Dude ranches K-Diamond-K (kdiamondk.com) and Bull Hill Guest Ranch (bullhill.com) are located about 70 miles apart, with Kettle Falls between them. To the west, Eden Valley Guest Ranch (edenvalleyranch.net) offers rides and lodging in the Okanogan.

Riders can take a pack trip in the Methow Valley with Early Winters Outfitting (earlywintersoutfitting.com), in the Pasayten and Sawtooth Wilderness with Cascade Wilderness Outfitters (cascadewildernessoutfitters.com), or in the Cascades with Icicle Outfitters (icicleoutfitters.com). Those wanting an Olympic Peninsula rain forest tour can go with Rain Forest Horse Rides (rainforesthorseridesforks.com).

Some rodeos are so nice they happen twice: the Methow Valley Rodeo (methowvalleyrodeo.com) takes place in Winthrop on both Memorial Day and Labor Day weekend.

Lassos are in the air in southern Washington at the Vancouver Rodeo (vancouverrodeo.com) in early July.

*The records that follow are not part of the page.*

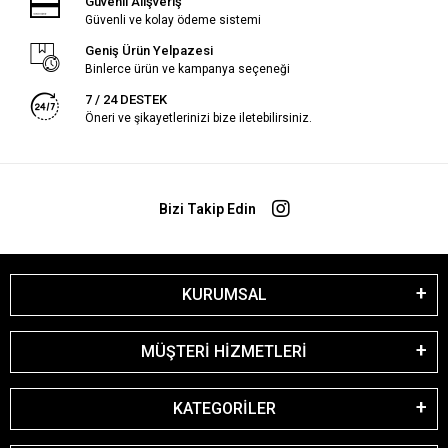
Güvenli Alışveriş
Güvenli ve kolay ödeme sistemi
Geniş Ürün Yelpazesi
Binlerce ürün ve kampanya seçeneği
7 / 24 DESTEK
Öneri ve şikayetlerinizi bize iletebilirsiniz.
Bizi Takip Edin
KURUMSAL
MÜŞTERİ HİZMETLERİ
KATEGORİLER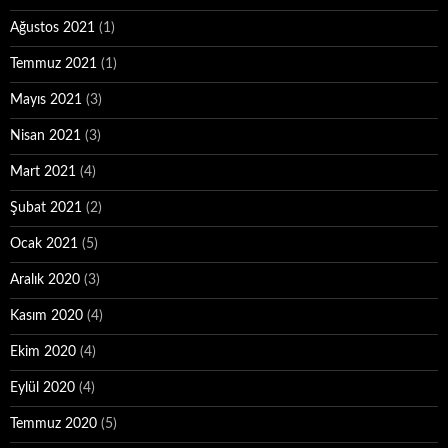
Ağustos 2021
(1)
Temmuz 2021
(1)
Mayıs 2021
(3)
Nisan 2021
(3)
Mart 2021
(4)
Şubat 2021
(2)
Ocak 2021
(5)
Aralık 2020
(3)
Kasım 2020
(4)
Ekim 2020
(4)
Eylül 2020
(4)
Temmuz 2020
(5)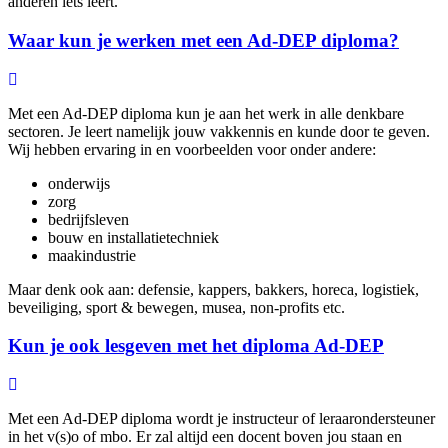
anderen iets leert.
Waar kun je werken met een Ad-DEP diploma?
Met een Ad-DEP diploma kun je aan het werk in alle denkbare
sectoren. Je leert namelijk jouw vakkennis en kunde door te geven.
Wij hebben ervaring in en voorbeelden voor onder andere:
onderwijs
zorg
bedrijfsleven
bouw en installatietechniek
maakindustrie
Maar denk ook aan: defensie, kappers, bakkers, horeca, logistiek,
beveiliging, sport & bewegen, musea, non-profits etc.
Kun je ook lesgeven met het diploma Ad-DEP
Met een Ad-DEP diploma wordt je instructeur of leraarondersteuner
in het v(s)o of mbo. Er zal altijd een docent boven jou staan en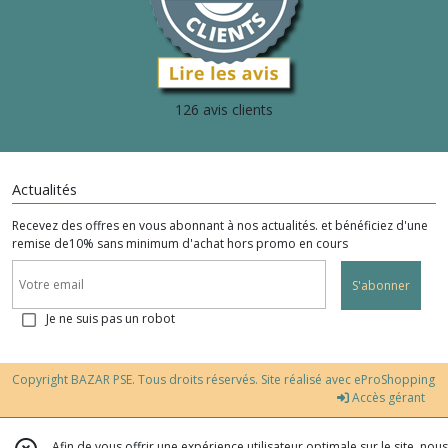
126 avis clients
Actualités
Recevez des offres en vous abonnant à nos actualités. et bénéficiez d'une
remise de10% sans minimum d'achat hors promo en cours
S'abonner
Je ne suis pas un robot
Copyright BAZAR PSE. Tous droits réservés. Site réalisé avec
eProShopping
Accès gérant
Afin de vous offrir une expérience utilisateur optimale sur le site, nous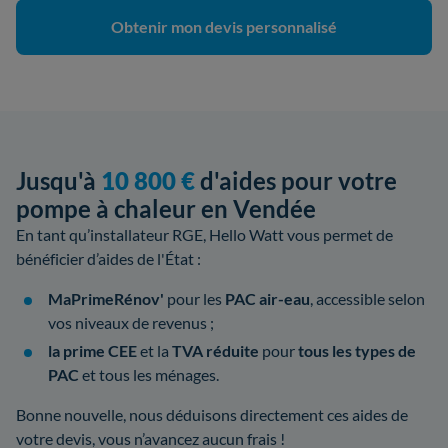
Obtenir mon devis personnalisé
Jusqu'à
10 800 €
d'aides pour votre
pompe à chaleur en Vendée
En tant qu’installateur RGE, Hello Watt vous permet de
bénéficier d’aides de l'État :
MaPrimeRénov'
pour les
PAC air-eau
, accessible selon
vos niveaux de revenus ;
la prime CEE
et la
TVA réduite
pour
tous les types de
PAC
et tous les ménages.
Bonne nouvelle, nous déduisons directement ces aides de
votre devis, vous n’avancez aucun frais !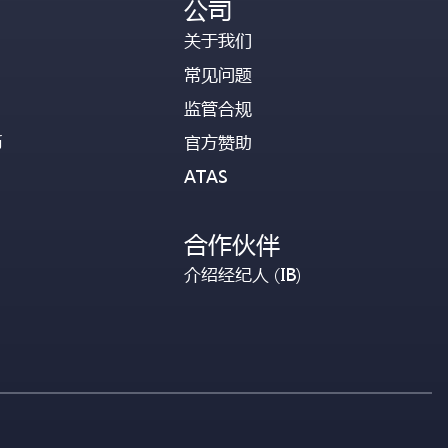
公司
关于我们
常见问题
监管合规
币
官方赞助
ATAS
合作伙伴
介绍经纪人 (IB)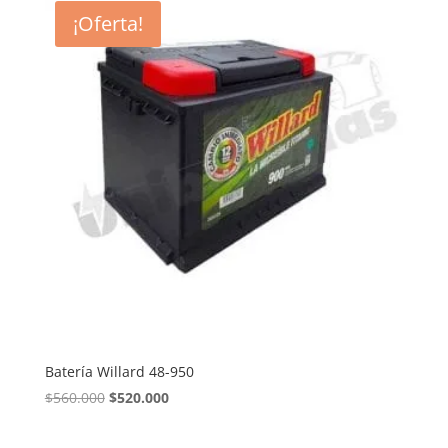
era:
es:
¡Oferta!
$740.000.
$690.000.
Batería Willard 48-950
El
El
$
560.000
$
520.000
precio
precio
original
actual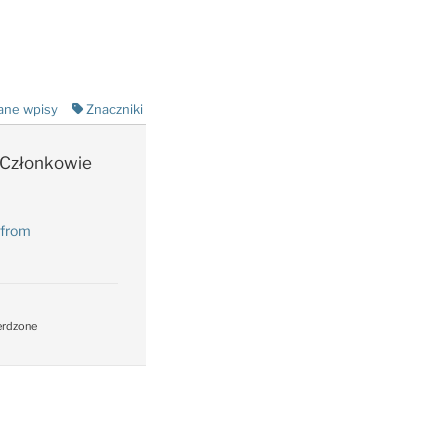
ane wpisy
Znaczniki
Członkowie
 from
erdzone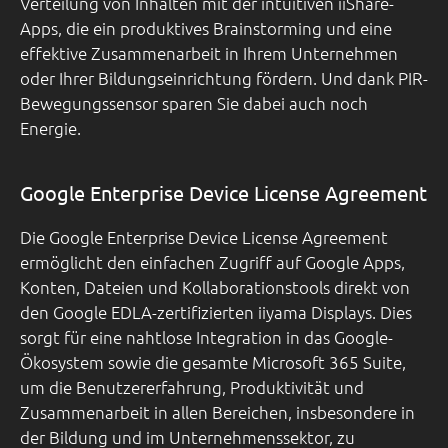
Verteilung von Inhalten mit der intuitiven iiShare-
Apps, die ein produktives Brainstorming und eine
effektive Zusammenarbeit in Ihrem Unternehmen
oder Ihrer Bildungseinrichtung fördern. Und dank PIR-
Bewegungssensor sparen Sie dabei auch noch
Energie.
Google Enterprise Device License Agreement
Die Google Enterprise Device License Agreement
ermöglicht den einfachen Zugriff auf Google Apps,
Konten, Dateien und Kollaborationstools direkt von
den Google EDLA-zertifizierten iiyama Displays. Dies
sorgt für eine nahtlose Integration in das Google-
Ökosystem sowie die gesamte Microsoft 365 Suite,
um die Benutzererfahrung, Produktivität und
Zusammenarbeit in allen Bereichen, insbesondere in
der Bildung und im Unternehmenssektor, zu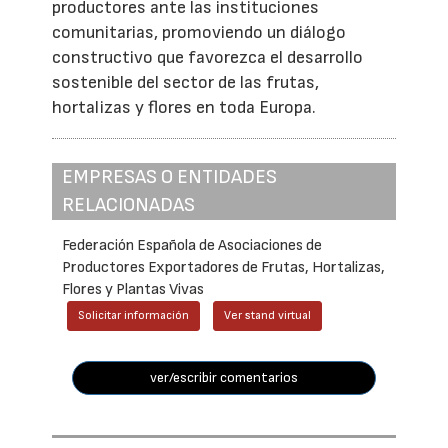
productores ante las instituciones
comunitarias, promoviendo un diálogo
constructivo que favorezca el desarrollo
sostenible del sector de las frutas,
hortalizas y flores en toda Europa.
EMPRESAS O ENTIDADES
RELACIONADAS
Federación Española de Asociaciones de
Productores Exportadores de Frutas, Hortalizas,
Flores y Plantas Vivas
Solicitar información
Ver stand virtual
ver/escribir comentarios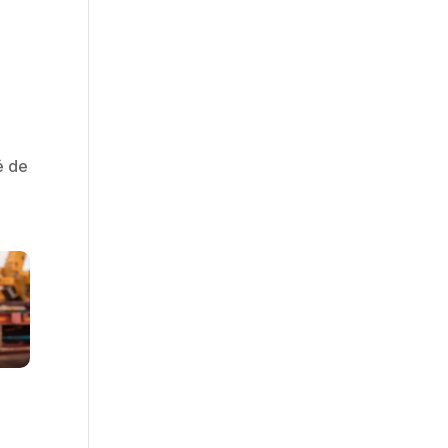
té de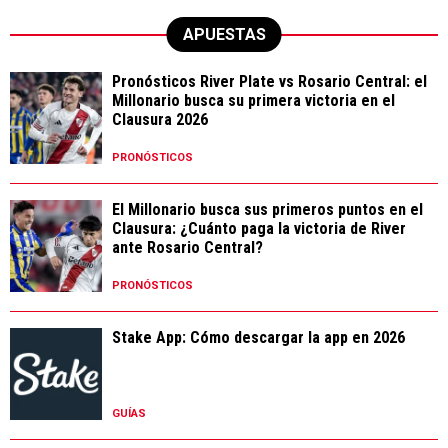
APUESTAS
Pronósticos River Plate vs Rosario Central: el
Millonario busca su primera victoria en el
Clausura 2026
PRONÓSTICOS
El Millonario busca sus primeros puntos en el
Clausura: ¿Cuánto paga la victoria de River
ante Rosario Central?
PRONÓSTICOS
Stake App: Cómo descargar la app en 2026
GUÍAS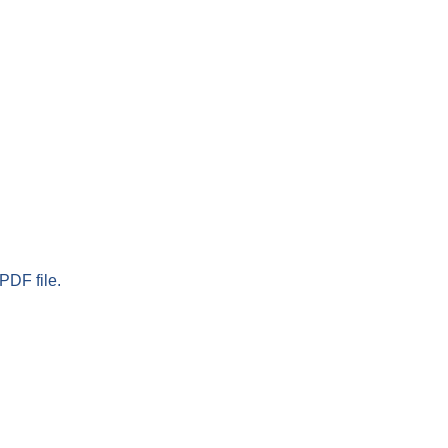
PDF file.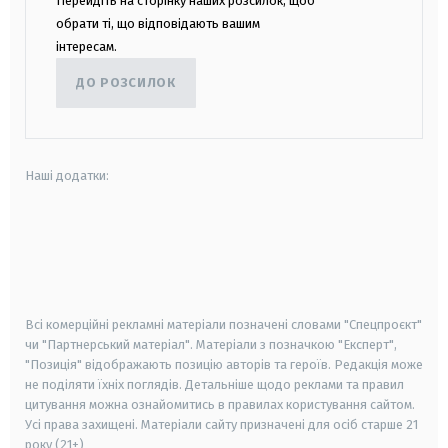
Перейдіть на сторінку наших розсилок, щоб
обрати ті, що відповідають вашим
інтересам.
ДО РОЗСИЛОК
Наші додатки:
android
apple
smart tv
samsung smart tv
Всі комерційні рекламні матеріали позначені словами "Спецпроєкт"
чи "Партнерський матеріал". Матеріали з позначкою "Експерт",
"Позиція" відображають позицію авторів та героїв. Редакція може
не поділяти їхніх поглядів. Детальніше щодо реклами та правил
цитування можна ознайомитись в правилах користування сайтом.
Усі права захищені.
Матеріали сайту призначені для осіб старше
21
року (21+)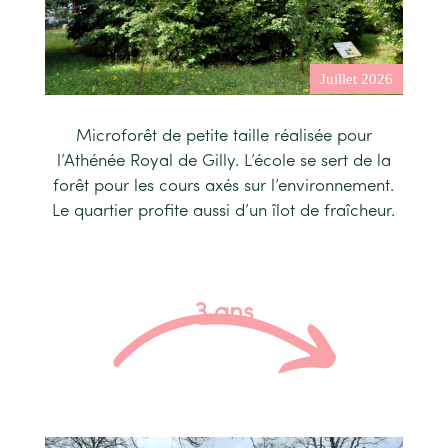
Microforêt de petite taille réalisée pour
l’Athénée Royal de Gilly. L’école se sert de la
forêt pour les cours axés sur l’environnement.
Le quartier profite aussi d’un îlot de fraîcheur.
3 ans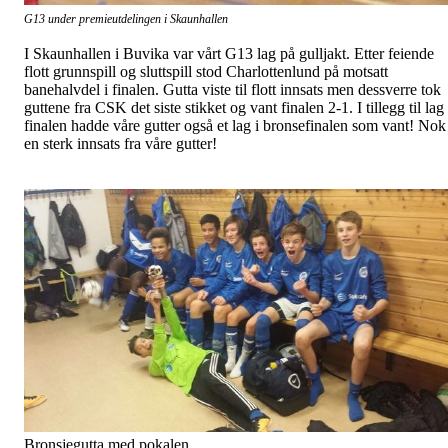
G13 under premieutdelingen i Skaunhallen
I Skaunhallen i Buvika var vårt G13 lag på gulljakt. Etter feiende
flott grunnspill og sluttspill stod Charlottenlund på motsatt
banehalvdel i finalen. Gutta viste til flott innsats men dessverre tok
guttene fra CSK det siste stikket og vant finalen 2-1. I tillegg til lag 
finalen hadde våre gutter også et lag i bronsefinalen som vant! Nok
en sterk innsats fra våre gutter!
Bronsjegutta med pokalen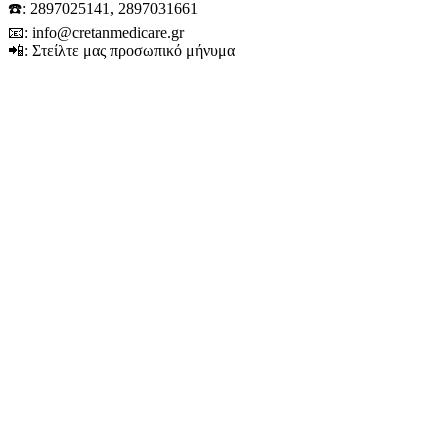
☎️: 2897025141, 2897031661
📧: info@cretanmedicare.gr
📲: Στείλτε μας προσωπικό μήνυμα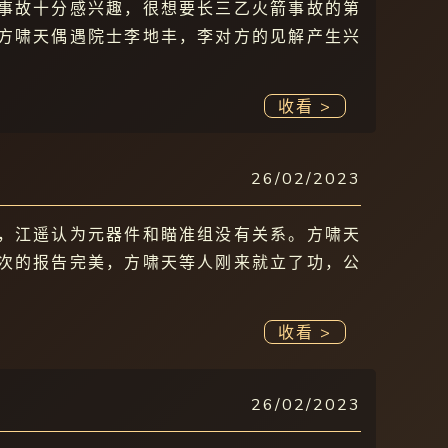
事故十分感兴趣，很想要长三乙火箭事故的第
方啸天偶遇院士李地丰，李对方的见解产生兴
收看 >
26/02/2023
，江遥认为元器件和瞄准组没有关系。方啸天
次的报告完美，方啸天等人刚来就立了功，公
收看 >
26/02/2023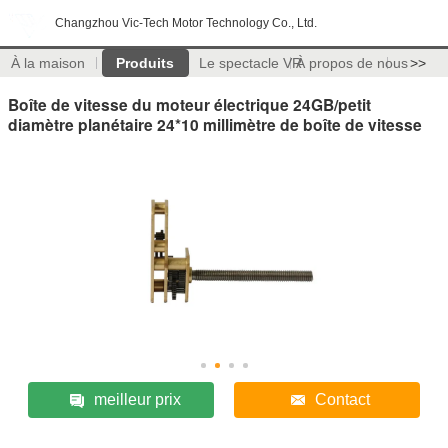
Changzhou Vic-Tech Motor Technology Co., Ltd.
À la maison
Produits
Le spectacle VR
À propos de nous
>>
Boîte de vitesse du moteur électrique 24GB/petit
diamètre planétaire 24*10 millimètre de boîte de vitesse
meilleur prix
Contact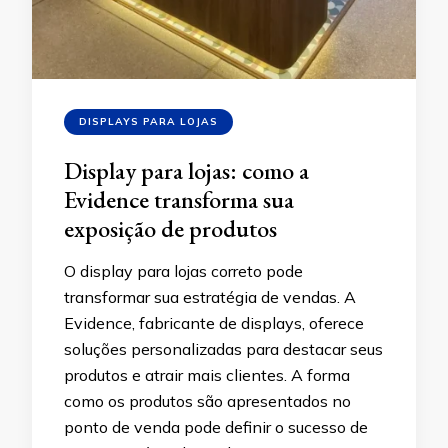
DISPLAYS PARA LOJAS
Display para lojas: como a
Evidence transforma sua
exposição de produtos
O display para lojas correto pode
transformar sua estratégia de vendas. A
Evidence, fabricante de displays, oferece
soluções personalizadas para destacar seus
produtos e atrair mais clientes. A forma
como os produtos são apresentados no
ponto de venda pode definir o sucesso de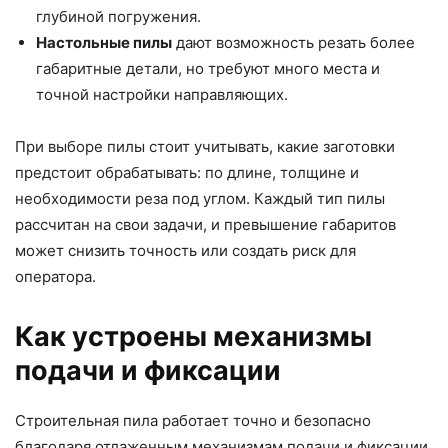
глубиной погружения.
Настольные пилы
дают возможность резать более
габаритные детали, но требуют много места и
точной настройки направляющих.
При выборе пилы стоит учитывать, какие заготовки
предстоит обрабатывать: по длине, толщине и
необходимости реза под углом. Каждый тип пилы
рассчитан на свои задачи, и превышение габаритов
может снизить точность или создать риск для
оператора.
Как устроены механизмы
подачи и фиксации
Строительная пила работает точно и безопасно
благодаря отлаженным механизмам подачи и фиксации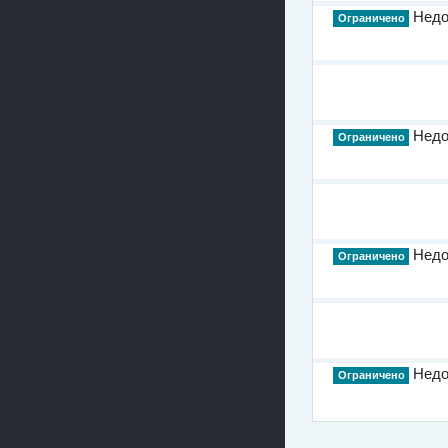
Недос
Ограничено
Недос
Ограничено
Недос
Ограничено
Недос
Ограничено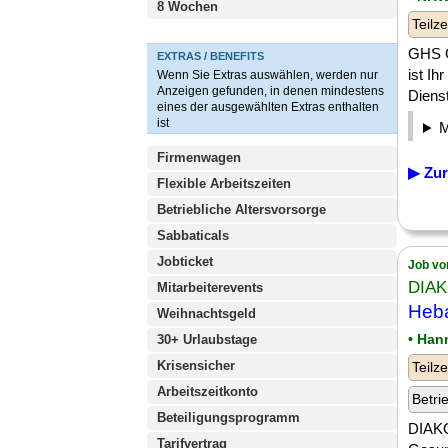
8 Wochen
Teilze
GHS G
EXTRAS / BENEFITS
ist Ih
Wenn Sie Extras auswählen, werden nur
Anzeigen gefunden, in denen mindestens
Dienst
eines der ausgewählten Extras enthalten
ist
Firmenwagen
▶ Zur
Flexible Arbeitszeiten
Betriebliche Altersvorsorge
Sabbaticals
Jobticket
Job vo
DIA
Mitarbeiterevents
Heba
Weihnachtsgeld
• Han
30+ Urlaubstage
Krisensicher
Teilze
Arbeitszeitkonto
Betri
Beteiligungsprogramm
DIAKO
Tarifvertrag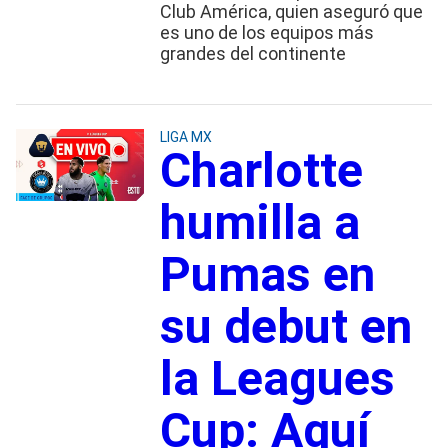
Club América, quien aseguró que
es uno de los equipos más
grandes del continente
LIGA MX
Charlotte
humilla a
Pumas en
su debut en
la Leagues
Cup: Aquí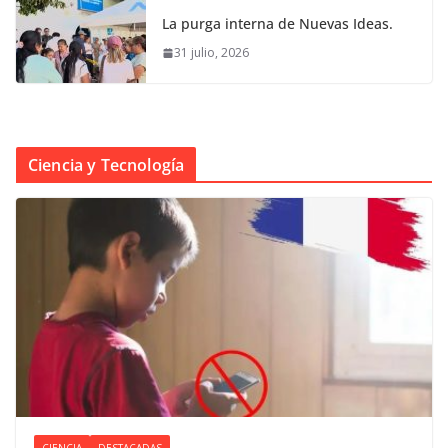
La purga interna de Nuevas Ideas.
31 julio, 2026
Ciencia y Tecnología
CIENCIA
DESTACADAS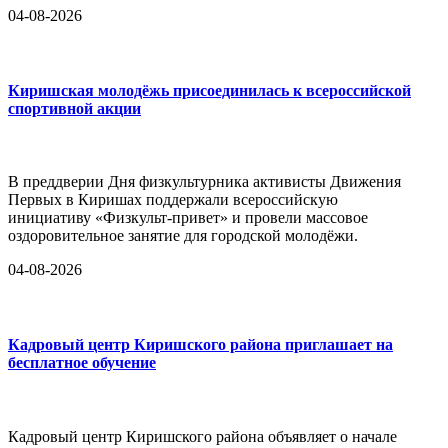
04-08-2026
Киришская молодёжь присоединилась к всероссийской
спортивной акции
В преддверии Дня физкультурника активисты Движения
Первых в Киришах поддержали всероссийскую
инициативу «Физкульт-привет» и провели массовое
оздоровительное занятие для городской молодёжи.
04-08-2026
Кадровый центр Киришского района приглашает на
бесплатное обучение
Кадровый центр Киришского района объявляет о начале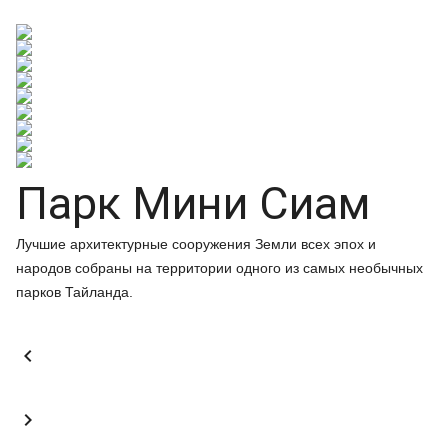
Парк Мини Сиам
Лучшие архитектурные сооружения Земли всех эпох и
народов собраны на территории одного из самых необычных
парков Тайланда.

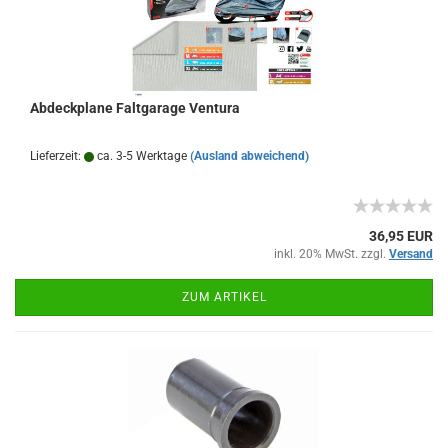
Abdeckplane Faltgarage Ventura
Lieferzeit:
ca. 3-5 Werktage
(Ausland abweichend)
36,95 EUR
inkl. 20% MwSt. zzgl.
Versand
ZUM ARTIKEL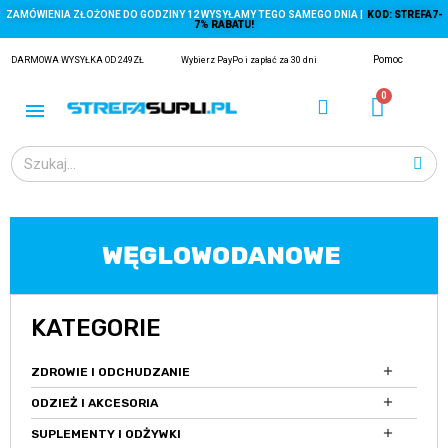
ZAMÓWIENIA ZŁOŻONE DO GODZINY 12 WYSYŁAMY TEGO SAMEGO DNIA |
KOD: STREFA7-
7% RABATU!
Pomoc
DARMOWA WYSYŁKA OD 249ZŁ
Wybierz PayPo i zapłać za 30 dni
WĘGLOWODANOWE
ĄGACZE
KATEGORIE
EJ Z KRYLA)

ZDROWIE I ODCHUDZANIE

ODZIEŻ I AKCESORIA

SUPLEMENTY I ODŻYWKI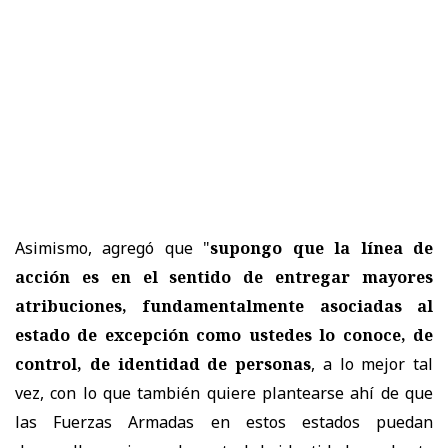
Asimismo, agregó que "
supongo que la línea de
acción es en el sentido de entregar mayores
atribuciones, fundamentalmente asociadas al
estado de excepción como ustedes lo conoce, de
control, de identidad de personas
, a lo mejor tal
vez, con lo que también quiere plantearse ahí de que
las Fuerzas Armadas en estos estados puedan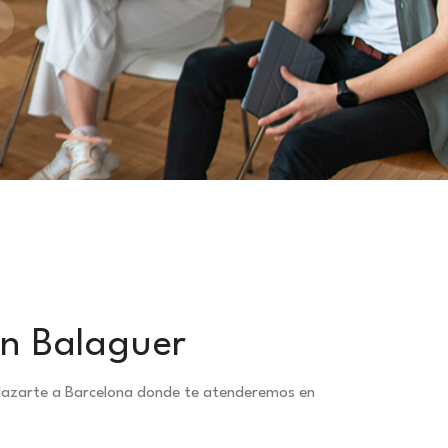
en Balaguer
splazarte a Barcelona donde te atenderemos en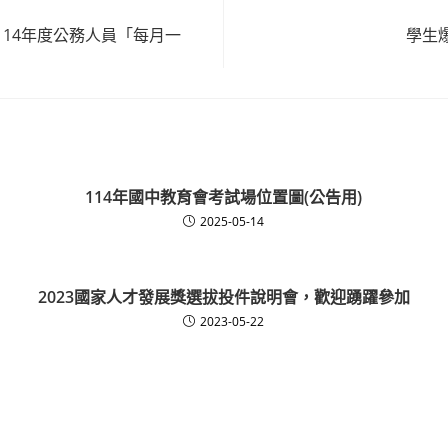
114年度公務人員「每月一
學生
114年國中教育會考試場位置圖(公告用)
2025-05-14
2023國家人才發展獎選拔投件說明會，歡迎踴躍參加
2023-05-22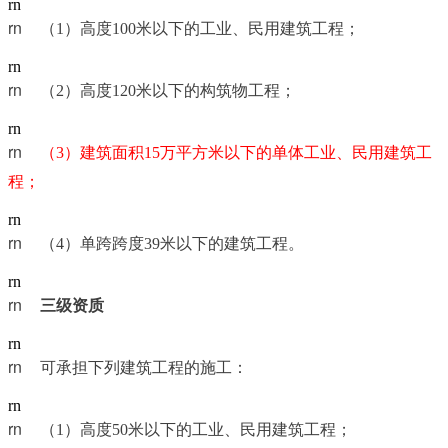
rn
rn	
（1）高度100米以下的工业、民用建筑工程；
rn
rn	
（2）高度120米以下的构筑物工程；
rn
rn	
（3）建筑面积15万平方米以下的单体工业、民用建筑工
程；
rn
rn	
（4）单跨跨度39米以下的建筑工程。
rn
rn	
三级资质
rn
rn	
可承担下列建筑工程的施工：
rn
rn	
（1）高度50米以下的工业、民用建筑工程；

A powwow with traditional Native American food, stick games, and arts is just part of the Toppenish Pow Wow and Rodeo (toppenish.net), which takes place the first weekend in July.

The world-famous Suicide Race—in which Native American riders and their horses race down a 62-degree slope—is just one of the events in the roundup during the Omak Stampede (omakstampede.org), Aug 9–12.

Steer Wrestling is just one of seven rodeo events at the Puyallup Fair & Rodeo (thefair.com/rodeo), Sept 7–9.

The Ellensburg Rodeo (ellensburgrodeo.com) hosts the Professional Rodeo Cowboy Association’s World Finale of Extreme Bulls Tour on Labor Day weekend.